> **REQUIRED WORK**:
From the records below, return every line containing the word "School".

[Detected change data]

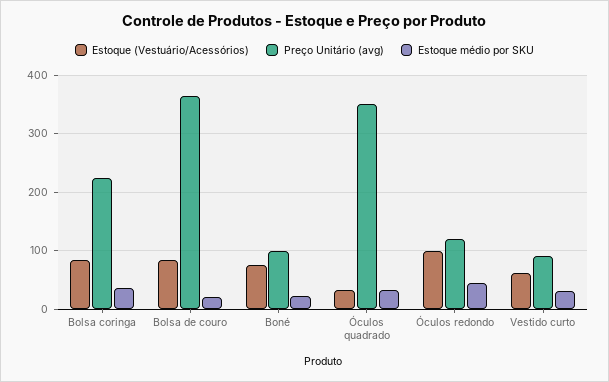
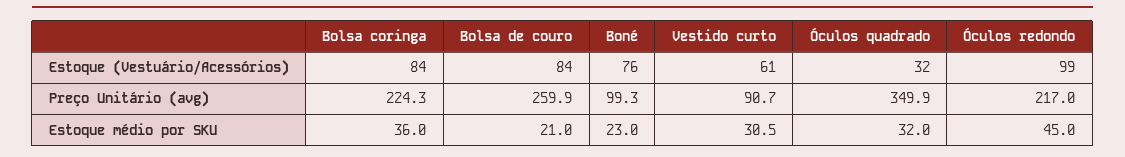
Preço Unitário (avg), Bolsa de couro: 360 -> 259.9
Preço Unitário (avg), Óculos redondo: 120 -> 217

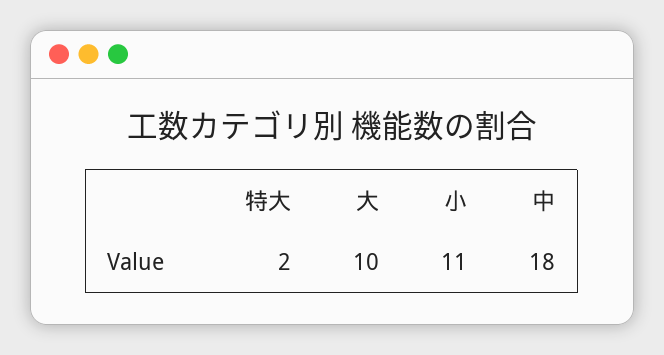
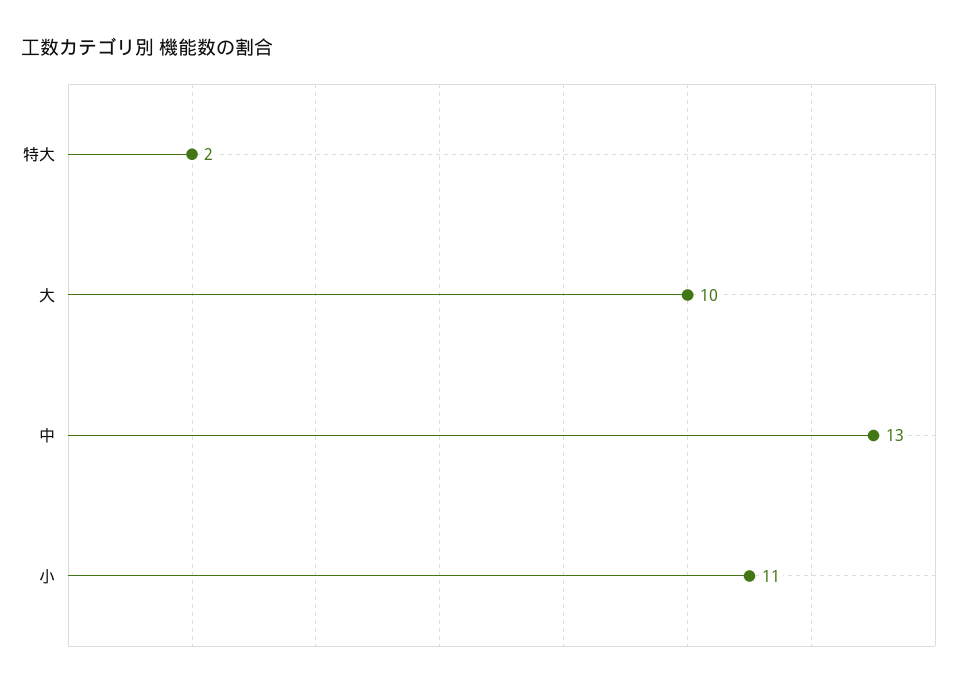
中: 18 -> 13

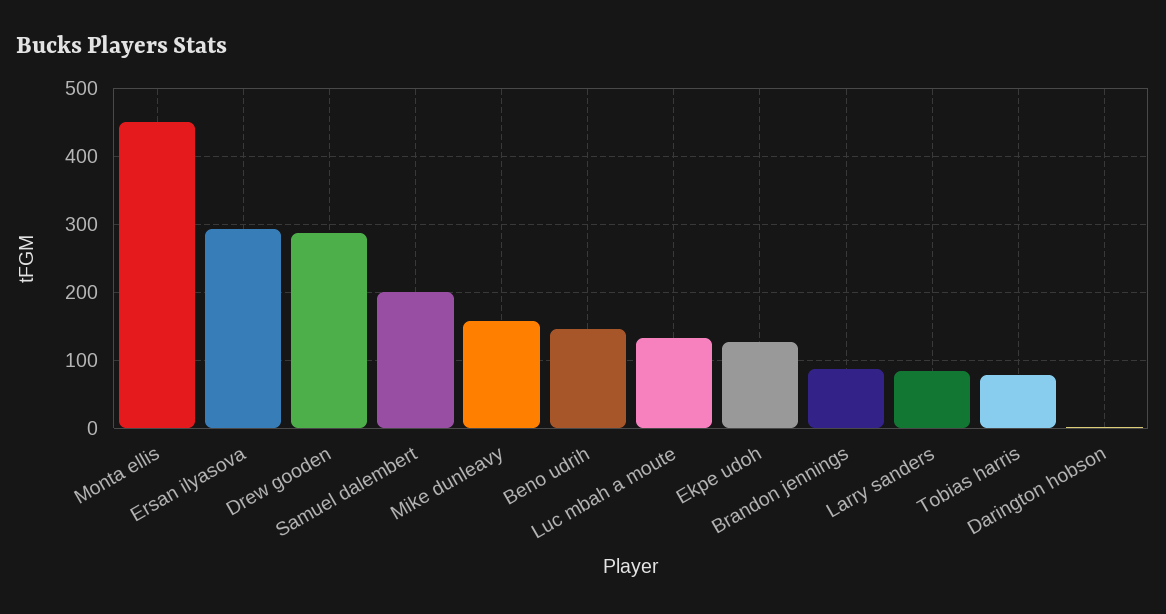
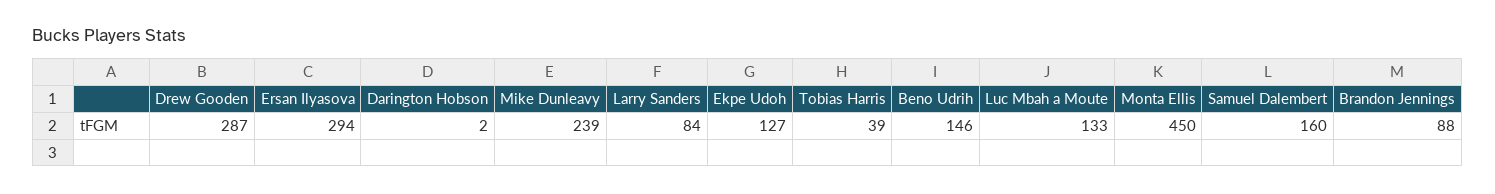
Samuel dalembert: 200 -> 160
Mike dunleavy: 160 -> 239
Tobias harris: 80 -> 39

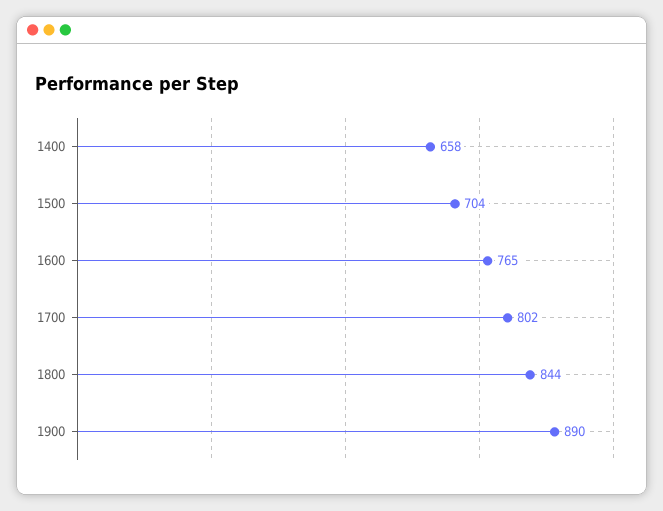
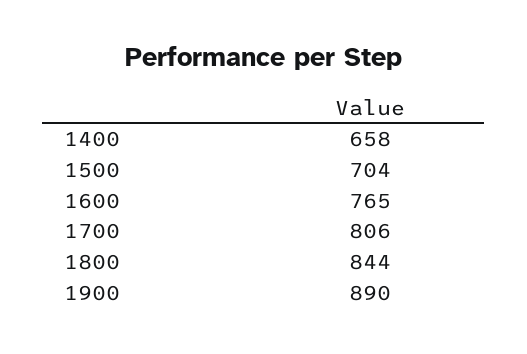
1700: 802 -> 806

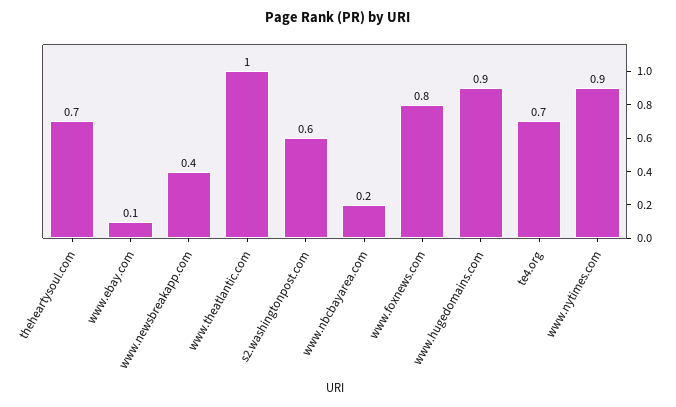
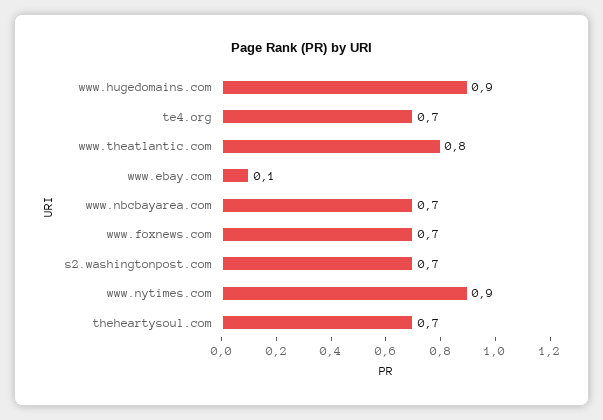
www.newsbreakapp.com: 0.4 -> none
www.theatlantic.com: 1 -> 0.8
s2.washingtonpost.com: 0.6 -> 0.7
www.nbcbayarea.com: 0.2 -> 0.7
www.foxnews.com: 0.8 -> 0.7

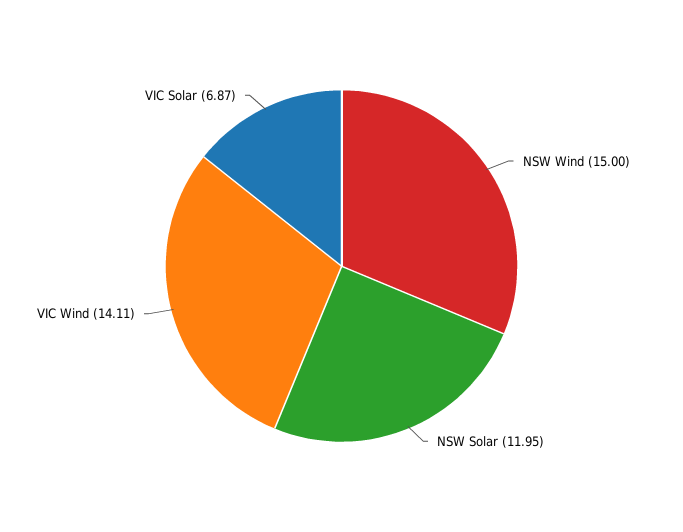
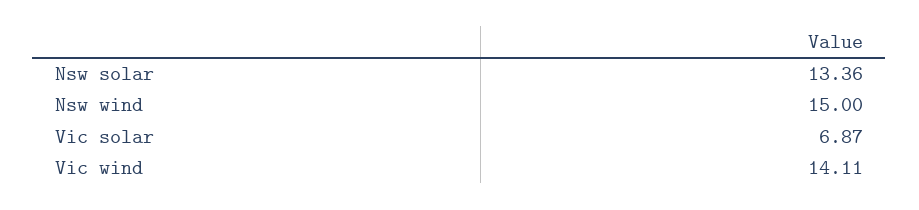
NSW Solar: 11.95 -> 13.36

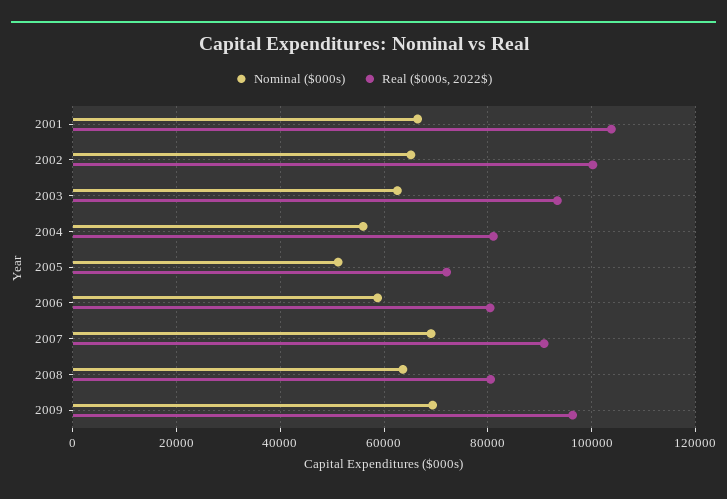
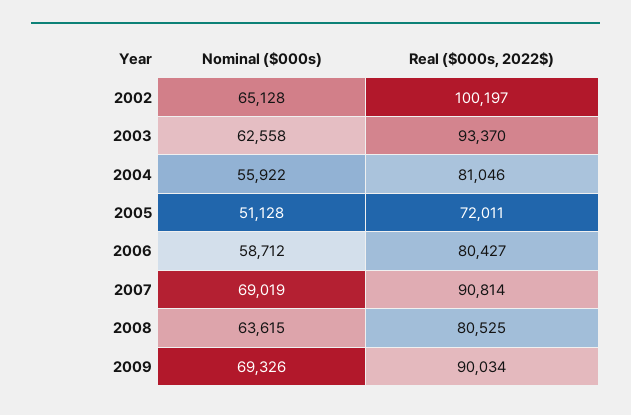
Nominal ($000s), 2001: 66000 -> none
Real ($000s, 2022$), 2001: 104000 -> none
Real ($000s, 2022$), 2009: 96000 -> 90034

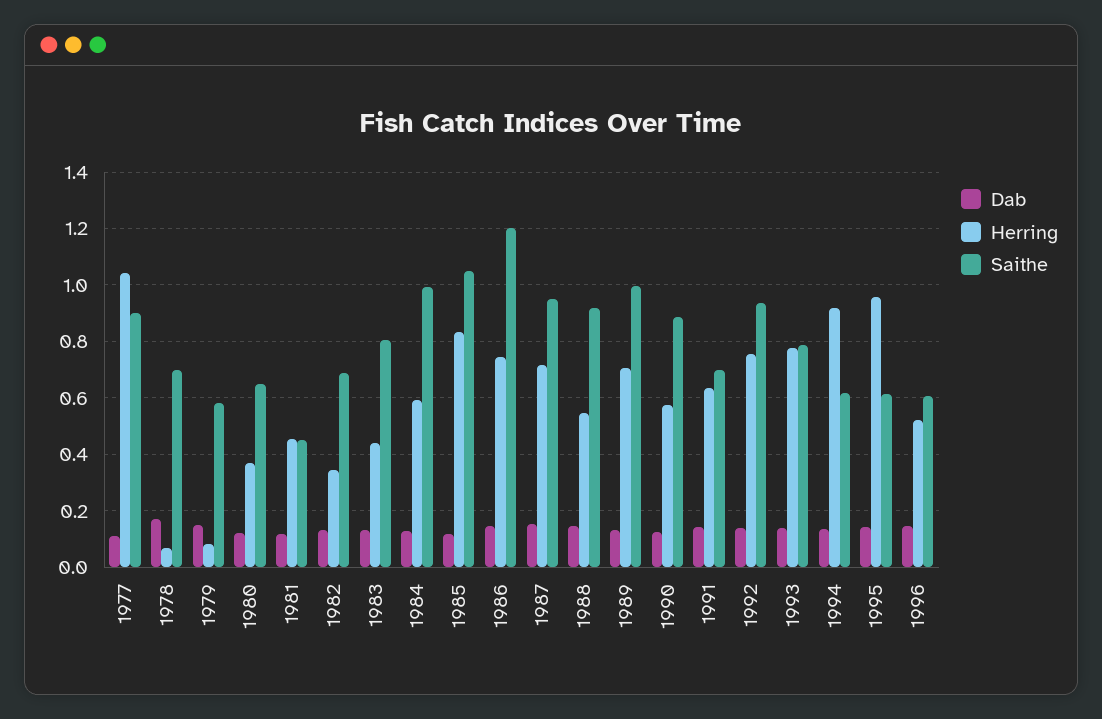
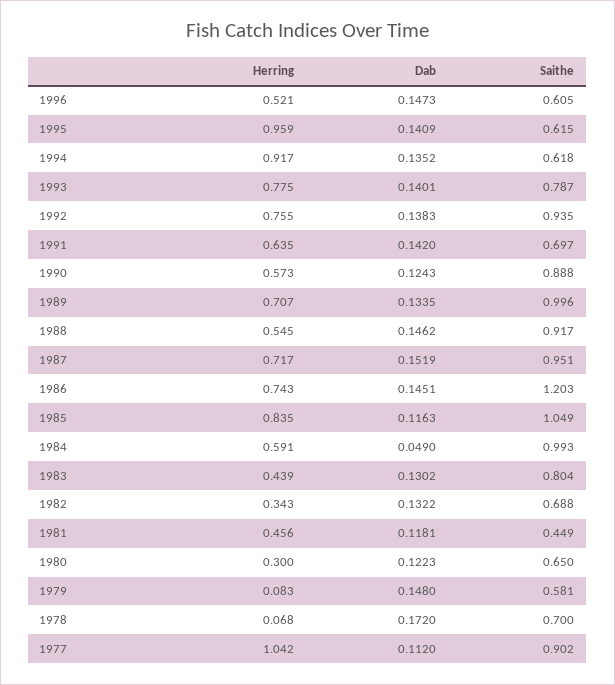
Herring, 1980: 0.375 -> 0.3
Dab, 1984: 0.125 -> 0.049

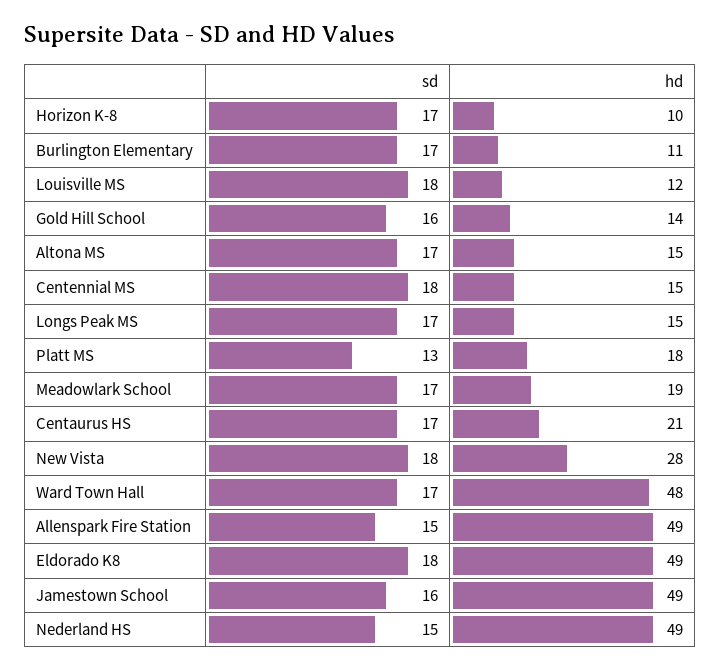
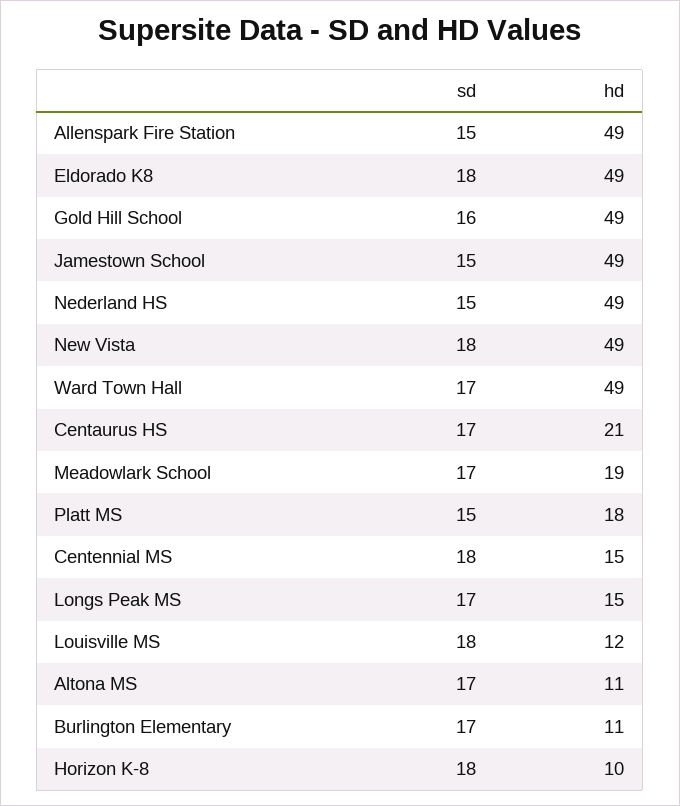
sd, Horizon K-8: 17 -> 18
hd, Gold Hill School: 14 -> 49
hd, Altona MS: 15 -> 11
sd, Platt MS: 13 -> 15
hd, New Vista: 28 -> 49
hd, Ward Town Hall: 48 -> 49
sd, Jamestown School: 16 -> 15

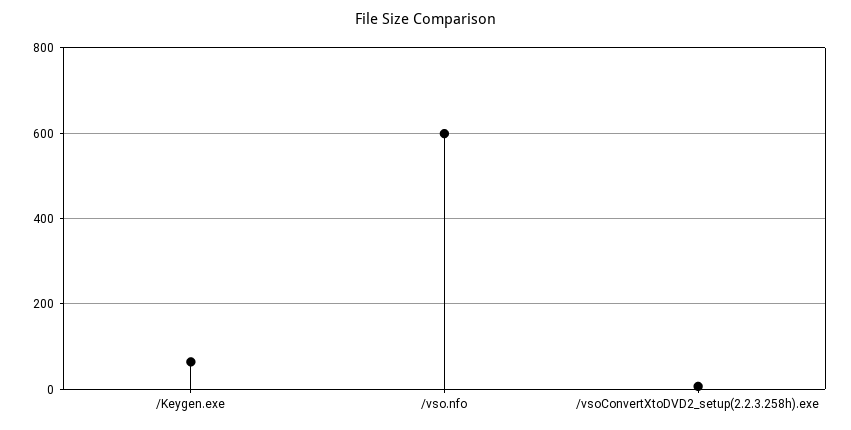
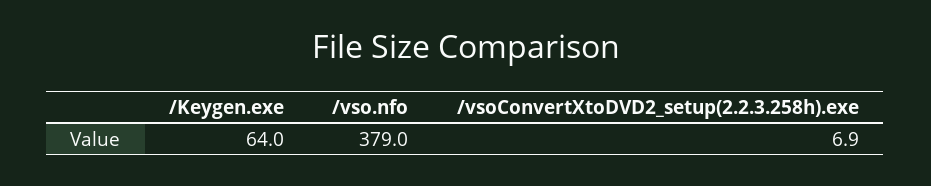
/vso.nfo: 600 -> 379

> **TASK RESULT**:
hd, Gold Hill School: 14 -> 49
sd, Jamestown School: 16 -> 15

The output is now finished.